* **Tekst źródłowy**:
————

Ryga – szlakiem secesji i czarnego chleba
Moja wycieczka do serca Łotwy, Rygi, odbywała się śladem secesyjnej architektury tego miasta. Jeśli jeszcze nie wiecie – kocham art nouveau pod każdą postacią. Jej subtelne elementy dekoracyjne, motywy liści i kwiatów oraz grafiki przedstawiające piękne kobiety – to zdecydowanie moje klimaty. Choć secesja kojarzy się głównie z Austrią, jej wspaniałe przykłady wypatrzyłam również w nadbałtyckiej Rydze.
Oczywiście znalazłam tu także inne style architektoniczne. Zwiedzanie Rygi rozpoczęłam od kościoła św. Jakuba. Nieopodal niego znajduje się świątynia protestancka i prawosławna. Już na miejscu dowiedziałam się, że Ryga jest miastem wielokulturowym i wielowyznaniowym. Łotysze mają ogromny szacunek do własnego języka i kultury, ale są też ludźmi otwartymi, o czym świadczy tak duża liczba różnych świątyń..
W Rydze, aby poczuć klimat miasta, od razu udałam się na tutejszy bazar. Podobno jest to największe targowisko w Europie. Zbudowano go z pozostałości hangarów niemieckich z okresu I wojny światowej. Chodząc po ogromnych halach, znajdujemy lokalne przysmaki kuchni łotewskiej, ale i rosyjskiej – wpływy tej kultury kulinarnej są tu bardzo silne. Jeśli kochacie dobre jakościowo składniki i lubicie gotować, znajdziecie to świetne mleka i sery, a także szeroki wybór kiszonej kapusty, zielonego czosnku, kiszonych traw i warzyw. Kiszonki są tu bardzo popularne. Po prostu: Łotysze kiszą, co się tylko da 😉
Zawitałam też na szybcika do polecanej wszędzie restauracji Pegasa Pils. Pewnie nie każdy się orientuje, ale dojenie ryb, czyli jedyny legalny sposób na pozyskiwanie kawioru z jesiotra, można spotkać właśnie tutaj. Podają tu nie tylko rybne cymesy. Popularna jest też zupa chlebowa (składniki to pokruszony czarny chleb, bakalie, śmietana i miód). Generalnie muszę zaznaczyć, że jednym z fundamentów łotewskiej kuchni jest czarny chleb, ale i unikalny gatunek grochu, często podawany z dodatkiem kefiru.

————

* **Zebrane dane**:

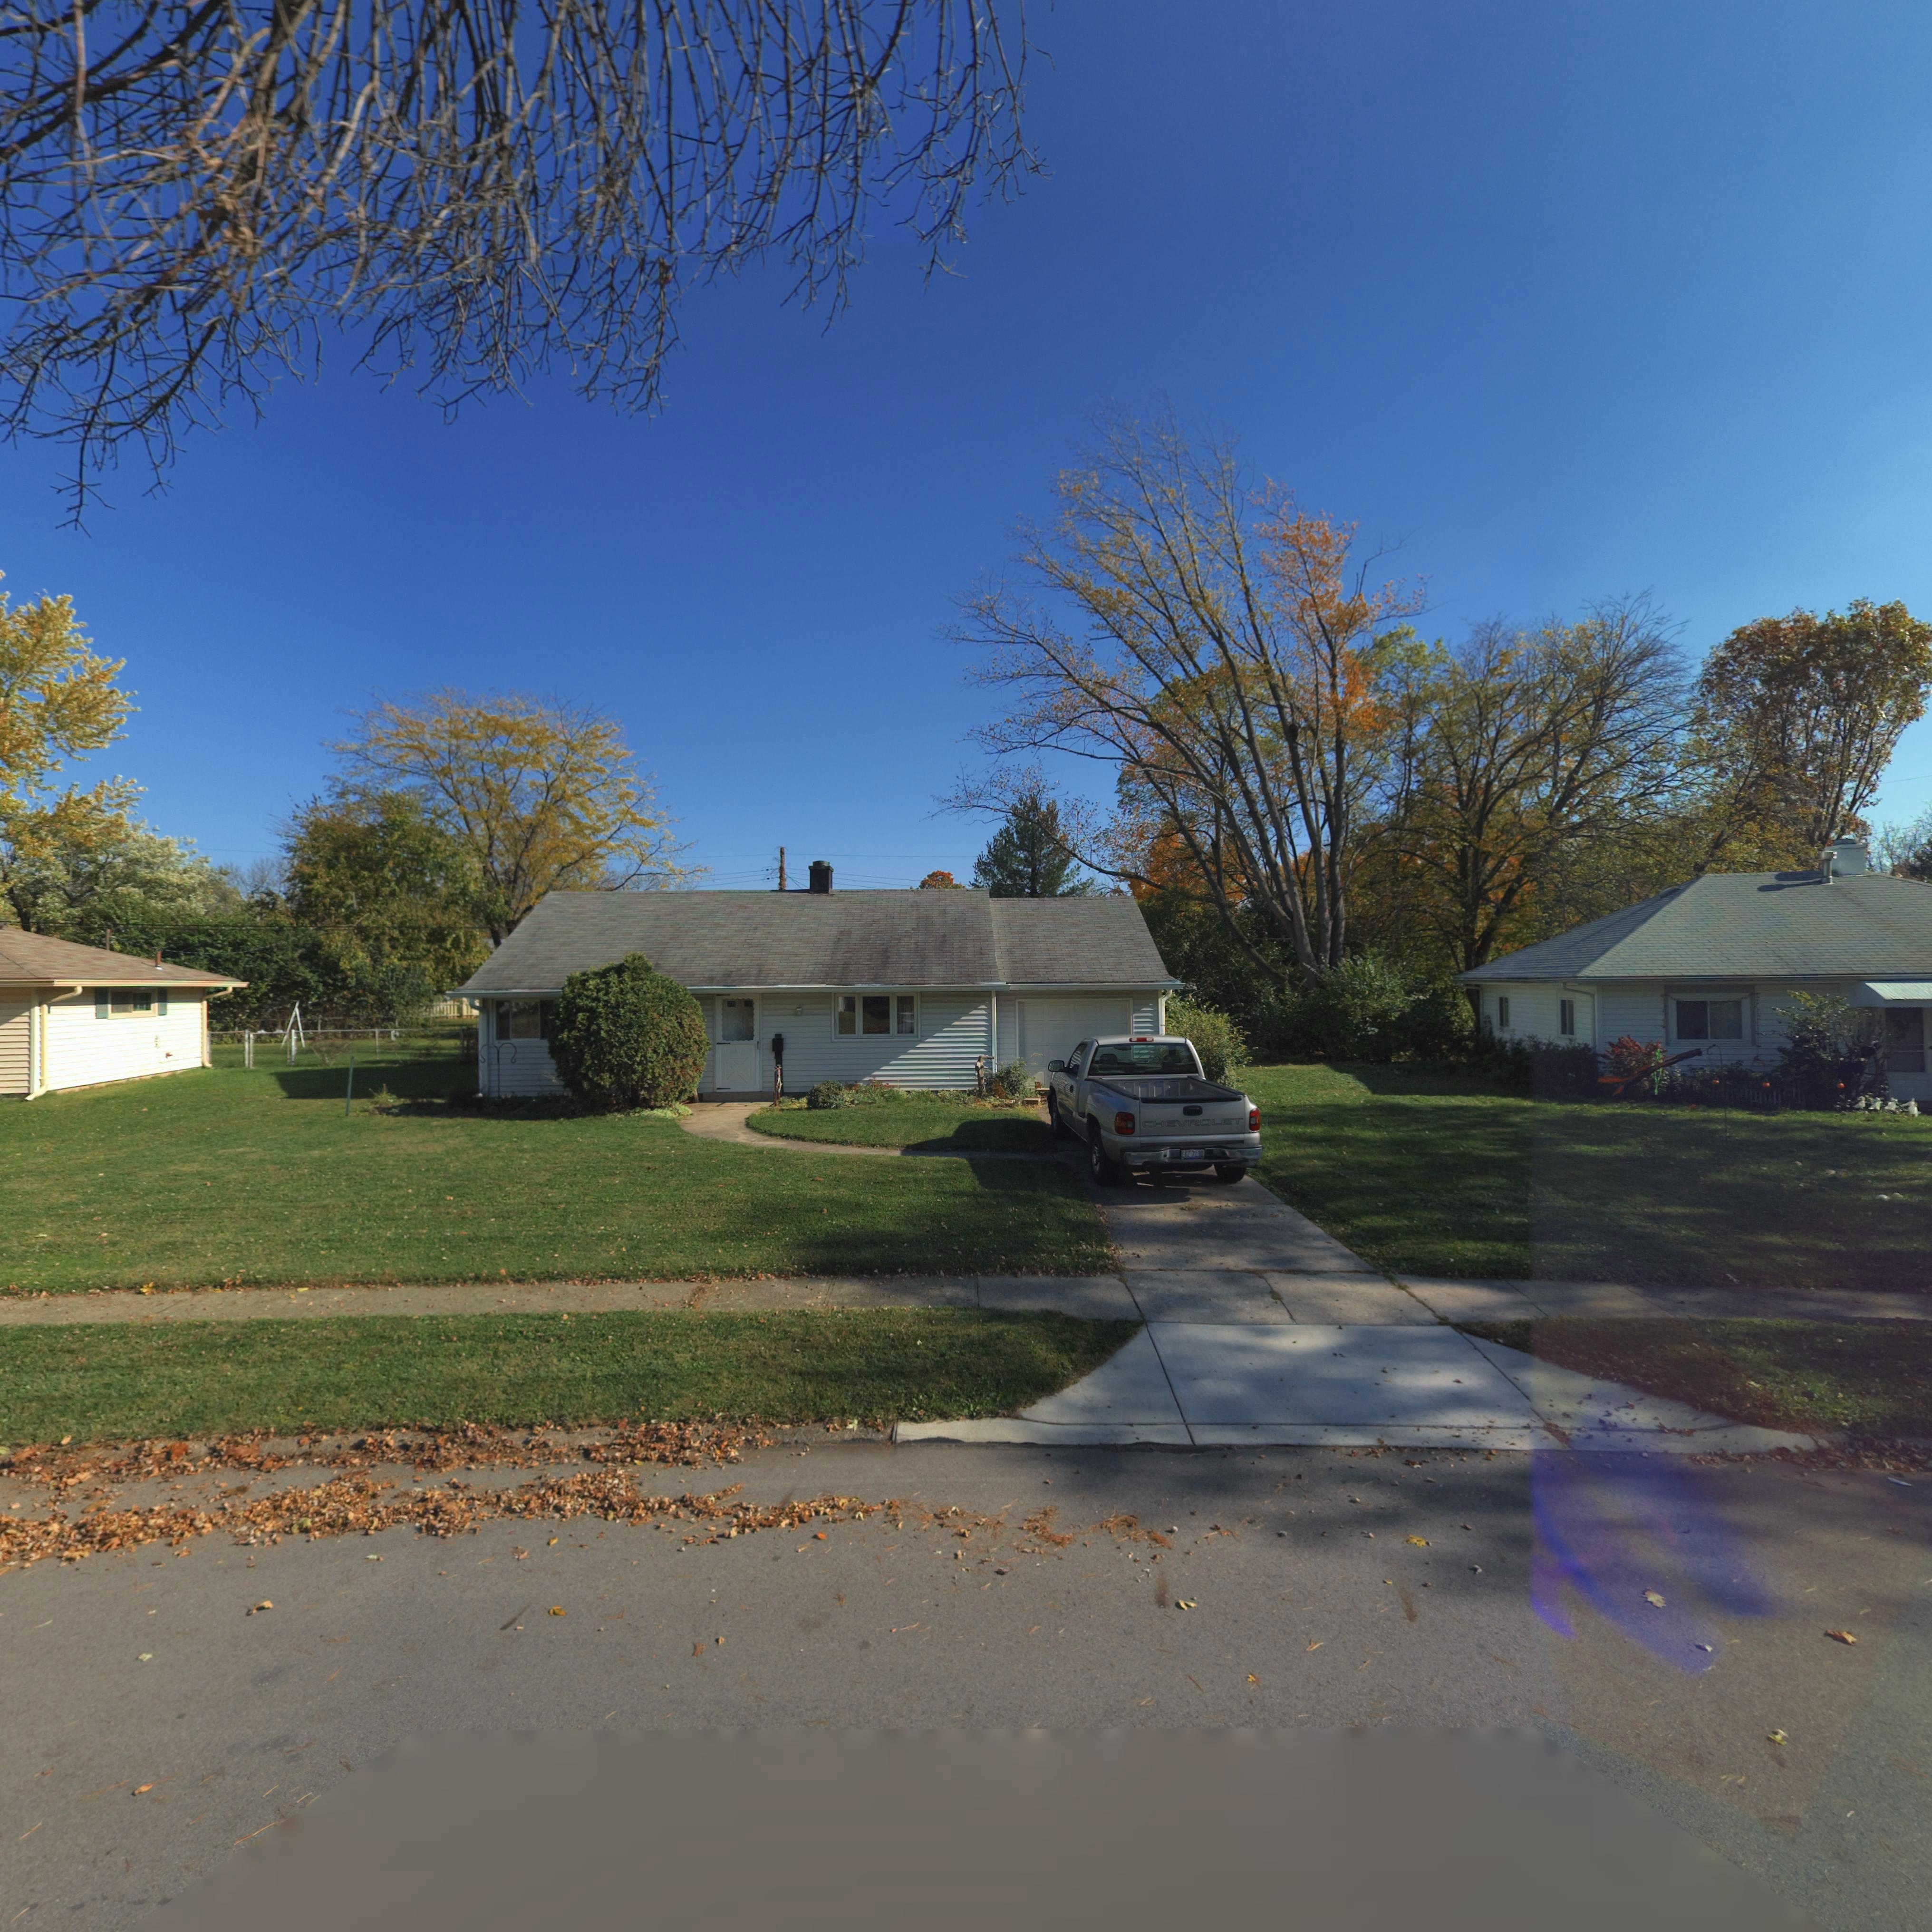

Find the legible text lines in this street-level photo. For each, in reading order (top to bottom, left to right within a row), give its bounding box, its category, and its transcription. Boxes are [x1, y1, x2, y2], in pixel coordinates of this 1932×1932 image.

[1141, 1117, 1244, 1128] None: CHEVROLET
[1181, 1150, 1204, 1158] None: EOZ 7130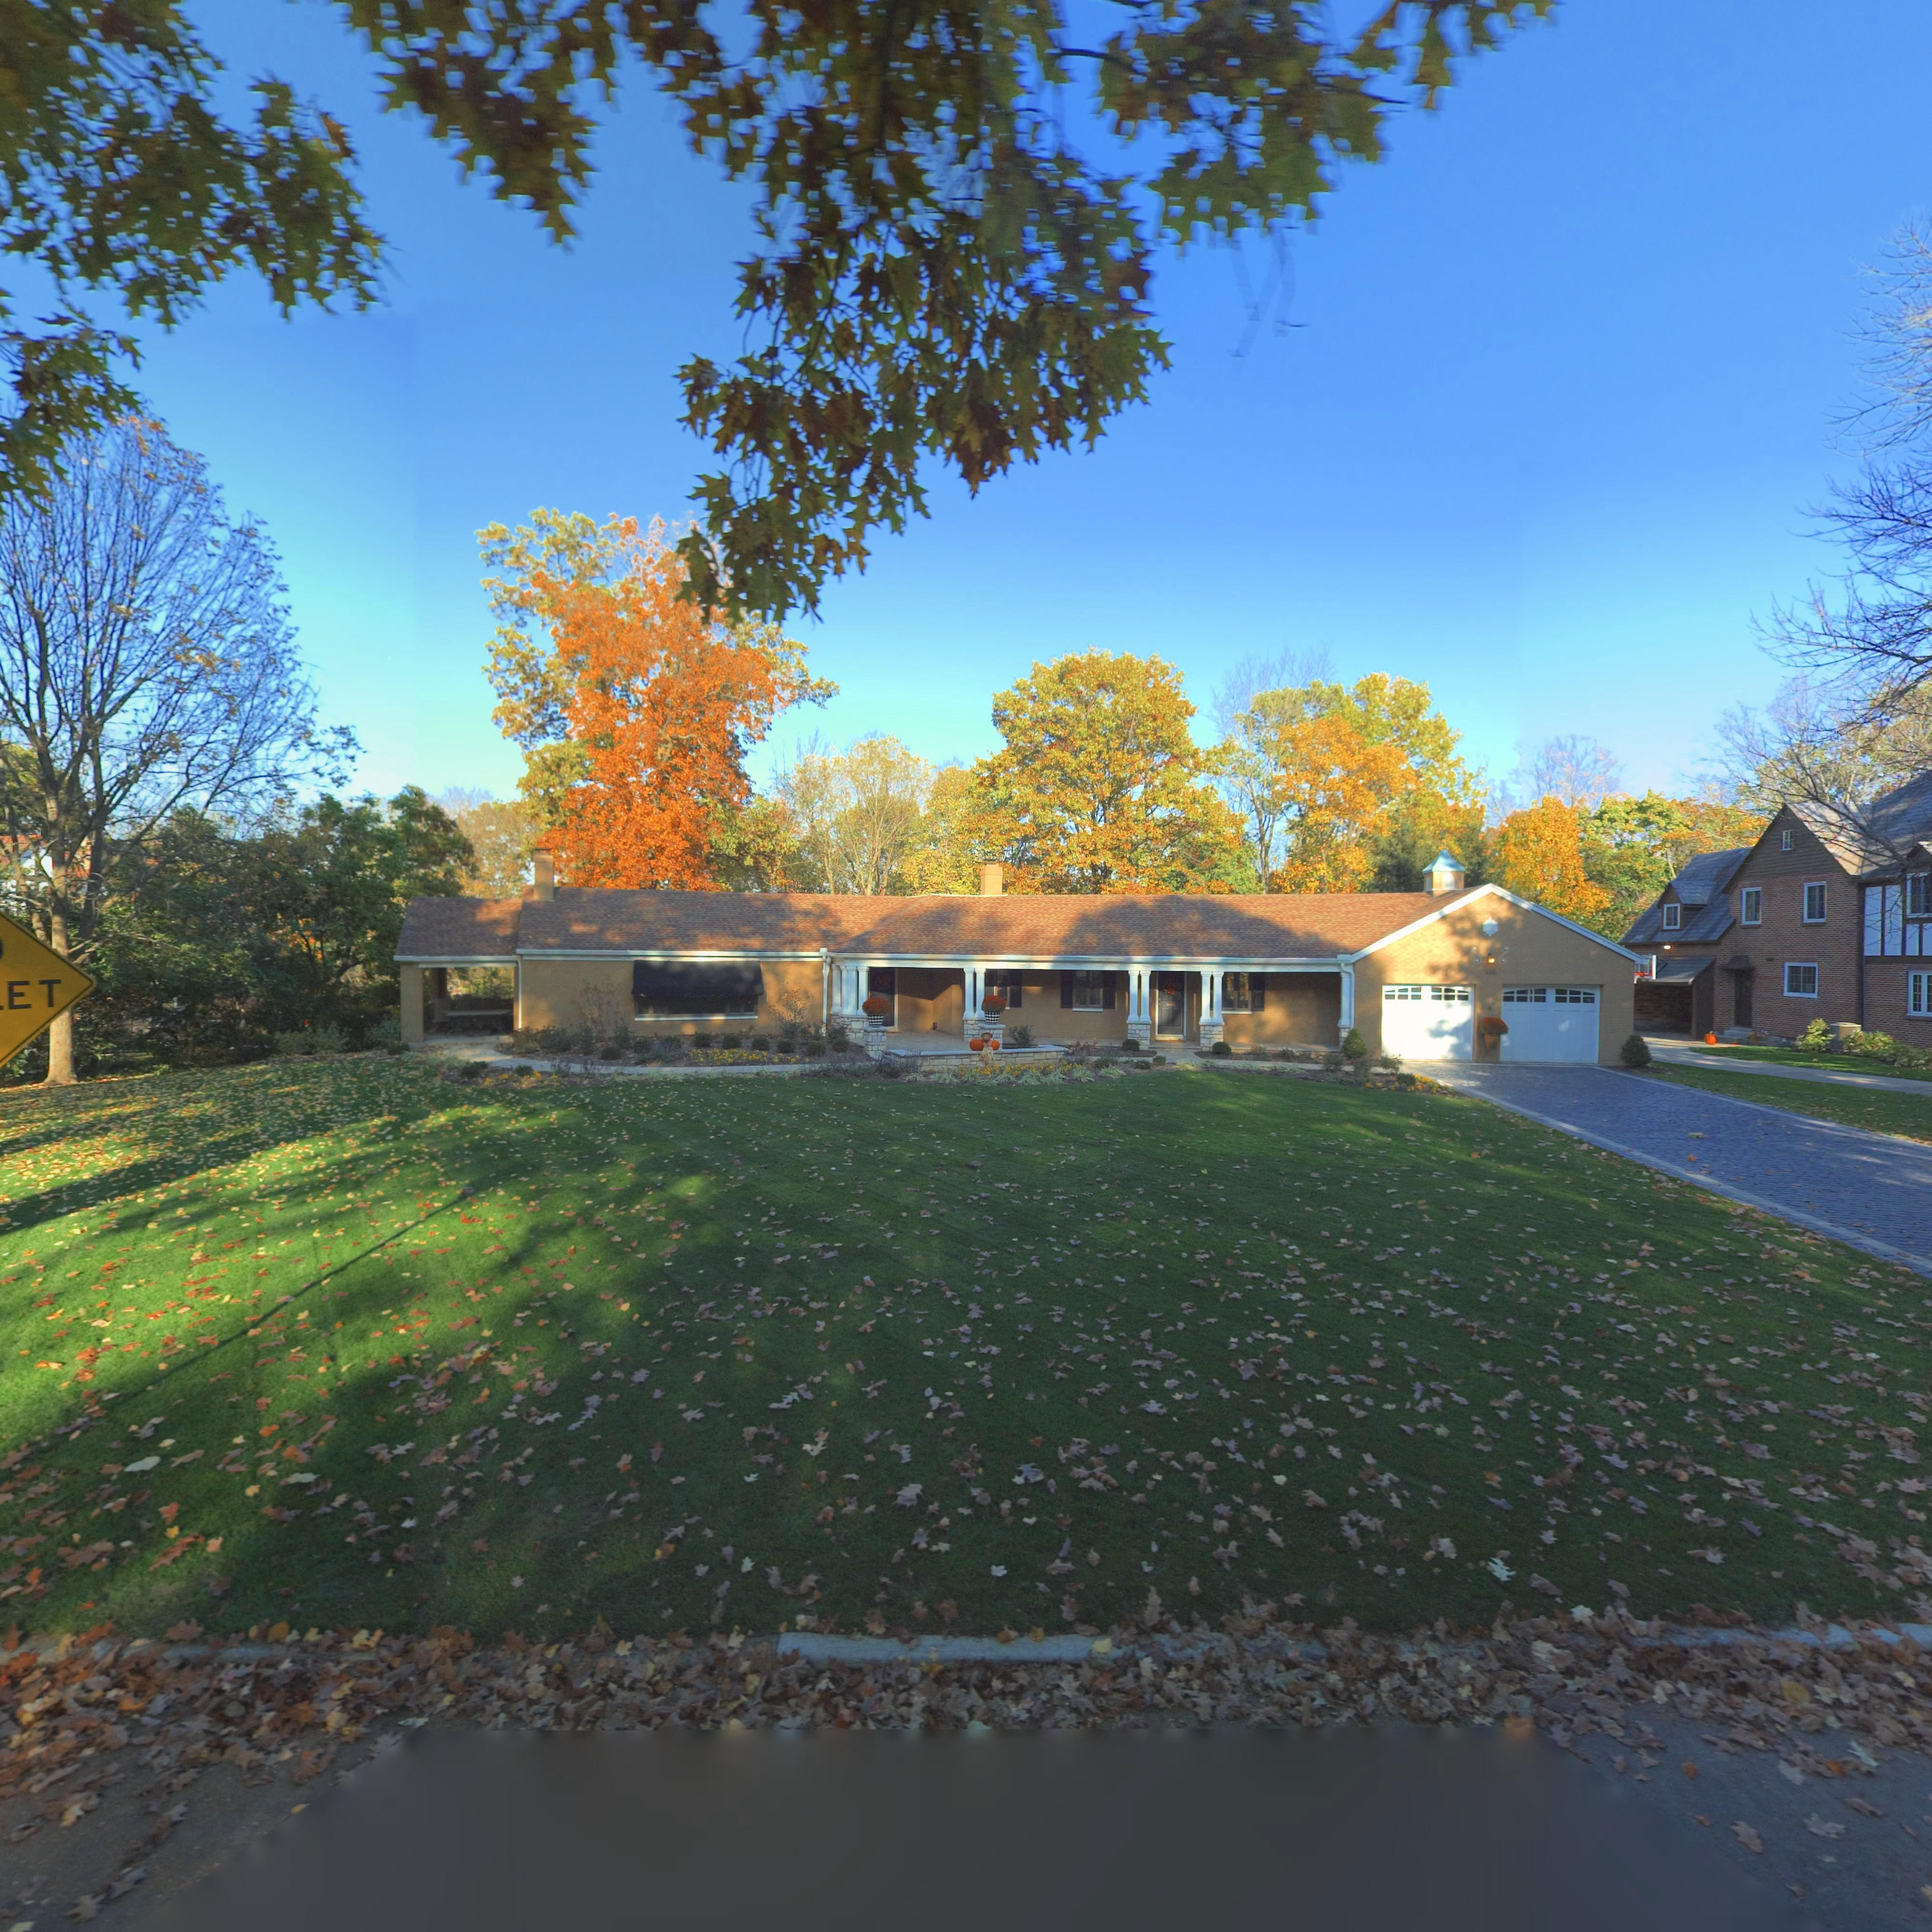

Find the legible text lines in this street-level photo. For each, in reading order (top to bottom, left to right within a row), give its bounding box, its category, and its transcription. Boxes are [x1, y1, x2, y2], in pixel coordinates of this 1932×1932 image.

————

* **Lista zadań**:
1 – Z czego zbudowano ryski bazar, o którym mowa we wpisie o Rydze?
2 – Przepisz z wpisu o Rydze dokładnie fragment od słów „Ryga – szlakiem” aż do słów „liczba różnych świątyń..” włącznie.

* **Odpowiedzi do zadań**:
1 – Z pozostałości niemieckich hangarów z okresu I wojny światowej.

2 –
Ryga – szlakiem secesji i czarnego chleba
Moja wycieczka do serca Łotwy, Rygi, odbywała się śladem secesyjnej architektury tego miasta. Jeśli jeszcze nie wiecie – kocham art nouveau pod każdą postacią. Jej subtelne elementy dekoracyjne, motywy liści i kwiatów oraz grafiki przedstawiające piękne kobiety – to zdecydowanie moje klimaty. Choć secesja kojarzy się głównie z Austrią, jej wspaniałe przykłady wypatrzyłam również w nadbałtyckiej Rydze.
Oczywiście znalazłam tu także inne style architektoniczne. Zwiedzanie Rygi rozpoczęłam od kościoła św. Jakuba. Nieopodal niego znajduje się świątynia protestancka i prawosławna. Już na miejscu dowiedziałam się, że Ryga jest miastem wielokulturowym i wielowyznaniowym. Łotysze mają ogromny szacunek do własnego języka i kultury, ale są też ludźmi otwartymi, o czym świadczy tak duża liczba różnych świątyń..